For a long time, I thought that there were just four virtuous attitudes, or habits of the heart (hope, faith, love, and gratitude), that would guide us to the course of right action. And then I had an epiphany (just in time for the season, since January 6th is the Epiphany with a capital E). If Pride, or as it was previously called, Vainglory, is the queen of the deadly sins, then it must have an opposite, a virtue that holds it in check. That virtue is humility. Humility is the hardest of all virtues to cultivate, because it requires owing up to your shortcomings and limitations. It’s also the most liberating, because it means that not everything is your responsibility. Lacking all of Superman’s powers, you are not called on to exercise your superpowers 24/7 on behalf of all those in need or aid, wisdom, or sustenance. That awareness frees you to do jigsaw puzzles or watch ESPN or the new season of Bridgerton without guilt, knowing that you have done the best you could with the gifts and skills that you do have.
If you are a bit late on your list of New Year’s resolutions, let me suggest that cultivating humility might be a good addition to the list.

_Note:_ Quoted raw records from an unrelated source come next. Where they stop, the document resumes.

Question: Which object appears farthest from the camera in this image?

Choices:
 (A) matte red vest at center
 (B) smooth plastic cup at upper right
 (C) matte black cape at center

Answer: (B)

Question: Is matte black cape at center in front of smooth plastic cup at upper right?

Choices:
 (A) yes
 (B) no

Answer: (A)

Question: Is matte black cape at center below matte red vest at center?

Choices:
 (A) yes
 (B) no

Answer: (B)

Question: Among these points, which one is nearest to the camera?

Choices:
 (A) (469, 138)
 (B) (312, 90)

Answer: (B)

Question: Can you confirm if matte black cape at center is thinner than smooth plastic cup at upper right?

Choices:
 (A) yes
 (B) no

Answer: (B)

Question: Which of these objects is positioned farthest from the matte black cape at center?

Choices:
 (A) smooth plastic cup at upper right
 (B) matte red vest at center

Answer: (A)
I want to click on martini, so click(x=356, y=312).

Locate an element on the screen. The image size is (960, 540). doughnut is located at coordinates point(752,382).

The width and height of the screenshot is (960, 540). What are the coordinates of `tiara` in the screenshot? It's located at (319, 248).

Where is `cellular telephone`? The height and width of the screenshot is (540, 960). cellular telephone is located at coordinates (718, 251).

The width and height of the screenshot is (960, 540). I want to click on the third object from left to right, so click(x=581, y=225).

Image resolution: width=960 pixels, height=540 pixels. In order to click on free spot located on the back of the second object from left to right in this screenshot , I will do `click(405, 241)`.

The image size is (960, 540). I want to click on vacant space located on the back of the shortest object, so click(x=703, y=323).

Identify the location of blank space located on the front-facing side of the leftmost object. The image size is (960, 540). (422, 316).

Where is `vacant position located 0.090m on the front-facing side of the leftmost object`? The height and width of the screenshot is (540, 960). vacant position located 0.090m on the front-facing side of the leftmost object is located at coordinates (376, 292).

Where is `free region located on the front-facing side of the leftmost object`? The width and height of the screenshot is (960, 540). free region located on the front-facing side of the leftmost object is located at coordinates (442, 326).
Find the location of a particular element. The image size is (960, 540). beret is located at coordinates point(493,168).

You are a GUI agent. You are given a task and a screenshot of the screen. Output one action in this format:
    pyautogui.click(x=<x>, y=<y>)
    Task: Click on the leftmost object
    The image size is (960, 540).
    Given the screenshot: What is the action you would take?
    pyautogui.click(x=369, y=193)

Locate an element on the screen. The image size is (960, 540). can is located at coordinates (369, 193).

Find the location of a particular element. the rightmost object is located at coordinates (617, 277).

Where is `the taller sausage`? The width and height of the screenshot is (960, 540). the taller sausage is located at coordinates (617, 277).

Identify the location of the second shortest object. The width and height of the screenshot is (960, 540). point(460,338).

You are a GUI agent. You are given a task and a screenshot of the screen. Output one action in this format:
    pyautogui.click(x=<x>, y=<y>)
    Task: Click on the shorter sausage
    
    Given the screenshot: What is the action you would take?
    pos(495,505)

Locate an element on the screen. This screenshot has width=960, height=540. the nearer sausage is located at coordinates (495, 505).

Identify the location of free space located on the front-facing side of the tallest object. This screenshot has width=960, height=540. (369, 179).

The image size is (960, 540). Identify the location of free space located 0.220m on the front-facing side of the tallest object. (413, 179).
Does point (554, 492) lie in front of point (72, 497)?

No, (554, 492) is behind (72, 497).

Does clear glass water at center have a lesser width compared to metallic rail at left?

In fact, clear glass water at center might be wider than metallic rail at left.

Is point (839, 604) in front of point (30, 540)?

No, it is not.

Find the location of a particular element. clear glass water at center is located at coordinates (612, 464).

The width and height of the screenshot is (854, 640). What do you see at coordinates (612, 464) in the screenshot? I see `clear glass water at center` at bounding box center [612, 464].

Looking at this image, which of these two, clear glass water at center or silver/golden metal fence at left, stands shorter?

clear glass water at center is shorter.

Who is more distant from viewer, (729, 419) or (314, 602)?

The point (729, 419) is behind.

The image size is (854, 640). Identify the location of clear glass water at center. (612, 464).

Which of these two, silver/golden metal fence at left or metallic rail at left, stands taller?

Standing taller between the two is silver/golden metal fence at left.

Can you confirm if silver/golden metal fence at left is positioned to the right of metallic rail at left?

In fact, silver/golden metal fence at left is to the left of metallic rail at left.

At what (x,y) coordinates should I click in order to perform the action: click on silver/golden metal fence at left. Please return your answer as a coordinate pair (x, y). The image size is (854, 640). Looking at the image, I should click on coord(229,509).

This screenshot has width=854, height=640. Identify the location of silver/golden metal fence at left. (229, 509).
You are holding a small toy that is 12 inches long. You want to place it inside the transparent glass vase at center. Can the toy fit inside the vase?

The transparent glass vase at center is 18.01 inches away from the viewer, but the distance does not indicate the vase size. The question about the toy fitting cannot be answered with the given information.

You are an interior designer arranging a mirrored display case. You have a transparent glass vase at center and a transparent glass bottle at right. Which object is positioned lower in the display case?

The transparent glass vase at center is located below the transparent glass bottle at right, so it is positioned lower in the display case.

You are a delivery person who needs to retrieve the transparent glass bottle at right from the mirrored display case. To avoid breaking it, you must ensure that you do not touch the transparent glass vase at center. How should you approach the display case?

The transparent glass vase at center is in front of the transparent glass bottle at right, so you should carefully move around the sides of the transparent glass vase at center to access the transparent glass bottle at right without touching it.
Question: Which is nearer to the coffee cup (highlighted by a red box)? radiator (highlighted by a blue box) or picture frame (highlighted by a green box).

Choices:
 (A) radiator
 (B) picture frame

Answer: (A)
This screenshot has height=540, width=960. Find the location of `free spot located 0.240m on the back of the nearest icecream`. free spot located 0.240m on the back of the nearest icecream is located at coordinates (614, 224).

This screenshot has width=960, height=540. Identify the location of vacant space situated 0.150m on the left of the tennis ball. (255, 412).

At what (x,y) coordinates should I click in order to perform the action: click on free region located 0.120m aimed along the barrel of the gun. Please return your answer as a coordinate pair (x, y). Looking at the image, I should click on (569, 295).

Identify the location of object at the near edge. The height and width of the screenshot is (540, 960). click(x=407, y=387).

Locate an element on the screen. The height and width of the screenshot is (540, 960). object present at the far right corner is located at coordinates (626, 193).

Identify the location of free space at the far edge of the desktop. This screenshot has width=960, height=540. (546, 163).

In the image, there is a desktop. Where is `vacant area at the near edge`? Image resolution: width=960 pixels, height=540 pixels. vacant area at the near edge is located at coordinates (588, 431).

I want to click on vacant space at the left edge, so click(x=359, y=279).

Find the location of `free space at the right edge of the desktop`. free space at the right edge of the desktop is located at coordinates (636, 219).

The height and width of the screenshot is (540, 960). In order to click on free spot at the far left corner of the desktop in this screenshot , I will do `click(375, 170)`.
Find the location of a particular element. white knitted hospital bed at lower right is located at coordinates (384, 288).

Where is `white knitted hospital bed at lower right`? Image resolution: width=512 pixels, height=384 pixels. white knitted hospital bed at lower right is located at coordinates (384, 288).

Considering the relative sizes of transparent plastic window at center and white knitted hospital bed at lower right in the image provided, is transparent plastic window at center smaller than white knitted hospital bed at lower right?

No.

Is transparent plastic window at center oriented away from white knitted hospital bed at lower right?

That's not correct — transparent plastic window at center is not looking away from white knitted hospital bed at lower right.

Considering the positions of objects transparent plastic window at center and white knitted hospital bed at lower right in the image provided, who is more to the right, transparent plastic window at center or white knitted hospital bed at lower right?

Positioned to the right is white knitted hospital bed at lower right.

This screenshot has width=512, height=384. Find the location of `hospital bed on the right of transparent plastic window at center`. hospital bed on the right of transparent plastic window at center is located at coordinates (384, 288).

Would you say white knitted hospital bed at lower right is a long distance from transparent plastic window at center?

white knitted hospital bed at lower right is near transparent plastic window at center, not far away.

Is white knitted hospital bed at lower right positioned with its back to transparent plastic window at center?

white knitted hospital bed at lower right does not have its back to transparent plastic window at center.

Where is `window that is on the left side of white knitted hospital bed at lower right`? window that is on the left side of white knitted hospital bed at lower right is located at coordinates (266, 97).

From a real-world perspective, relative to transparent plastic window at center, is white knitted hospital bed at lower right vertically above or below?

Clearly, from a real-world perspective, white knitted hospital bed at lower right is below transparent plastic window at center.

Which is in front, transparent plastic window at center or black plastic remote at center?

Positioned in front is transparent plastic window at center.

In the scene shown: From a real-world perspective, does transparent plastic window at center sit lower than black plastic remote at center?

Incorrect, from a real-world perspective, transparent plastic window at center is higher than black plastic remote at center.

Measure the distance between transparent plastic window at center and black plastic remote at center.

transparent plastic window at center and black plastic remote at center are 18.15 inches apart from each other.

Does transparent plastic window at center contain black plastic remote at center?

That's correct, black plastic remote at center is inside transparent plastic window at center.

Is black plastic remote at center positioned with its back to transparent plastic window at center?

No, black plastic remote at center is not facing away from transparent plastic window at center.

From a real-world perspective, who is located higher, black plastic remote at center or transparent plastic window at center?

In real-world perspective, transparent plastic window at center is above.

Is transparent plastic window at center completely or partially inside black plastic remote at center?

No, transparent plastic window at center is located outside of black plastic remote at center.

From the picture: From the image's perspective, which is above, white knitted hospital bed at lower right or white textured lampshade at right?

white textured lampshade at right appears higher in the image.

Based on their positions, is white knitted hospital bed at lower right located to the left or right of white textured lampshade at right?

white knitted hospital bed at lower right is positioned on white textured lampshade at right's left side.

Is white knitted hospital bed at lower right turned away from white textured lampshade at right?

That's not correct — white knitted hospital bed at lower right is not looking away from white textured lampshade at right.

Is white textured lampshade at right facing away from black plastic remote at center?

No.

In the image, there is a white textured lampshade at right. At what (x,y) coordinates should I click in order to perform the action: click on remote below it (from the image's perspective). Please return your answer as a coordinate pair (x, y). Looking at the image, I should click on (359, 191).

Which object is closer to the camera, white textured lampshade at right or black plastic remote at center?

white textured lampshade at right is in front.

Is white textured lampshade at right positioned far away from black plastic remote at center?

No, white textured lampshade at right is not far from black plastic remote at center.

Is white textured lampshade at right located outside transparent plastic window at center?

Humility is a partner with gratitude for the gifts and good deeds and kindness of others in making up for our deficiencies or coming to our aid in times of need—which, humbly speaking, we do all experience.
How do we cultivate humility? It was pretty easy growing up with parents, siblings, teachers, coaches and sometimes preachers to remind us of our deficiencies. I may have been an academic superstar in elementary school, but I got C’s in penmanship, and I discovered my limited ability to visualize in three dimensions in courses like solid geometry, engineering drawing, and third semester calculus. I was pretty sure that I was rhythmically challenged when I struggled to learn to type, a deficiency confirmed by flunking my rhythm test in freshman PE in college. But once we have gone through the discovery process of figuring out what our gifts and talents are and which ones we lack, and been through an employment experience or two that helped us to define what we were and were not, we are left on our own to practice and cultivate humility.
An inventory might help. Start with a list of things you do well, and those that you don’t do well but admire in those who can. I am good at leadership, writing, and teaching. I am not good at most sports, or art, although it helps me to reinforce humility by participating in both. I am an adequate singer and cook, and a struggling gardener with much to learn. I have lots of outlets for lessons in humility. It is too easy to spend all my time doing things I am at least pretty good at, and avoiding those I am not. Sometimes that’s a good thing. When I was musing one day about how I could help as a volunteer at our nursing home across the street, I thoughts I might be able to help in the dining room. My friend Cynthia, who knew the limits of my patience, said”Do the old folks a favor. Don’t help in the dining room. Find something else. She was right. I now happily engage in fund-raising efforts for the volunteers to provide additional experiences and services for the residents. Other times I resist that challenge to my self esteem. On one of those occasion I complained to my daughter Carla, who offered two great words of advice:”Stretch, Mom!”
I treasure the story my late friend Bob, who was a very talented bridge player but musically challenged, told about his attempts to stretch. He had good rhythm, lousy pitch.I have the opposite challenge. As an adequate but not particularly talented member of two church choirs, I managed to do not too much damage to the alto line One day Bob decided to join a local band in a nearby town and learn to play the trumpet. He was awful. He gave it a good try and then returned, duly humbled, to his quest to become a bridge life master. It was good for his balanced sense of self to affirm what he was good at while struggling to master something he wasn’t. I take my New Year’s challenge of learning to draw as a memorial to Bob. I am certain it will offer a lesson in humility.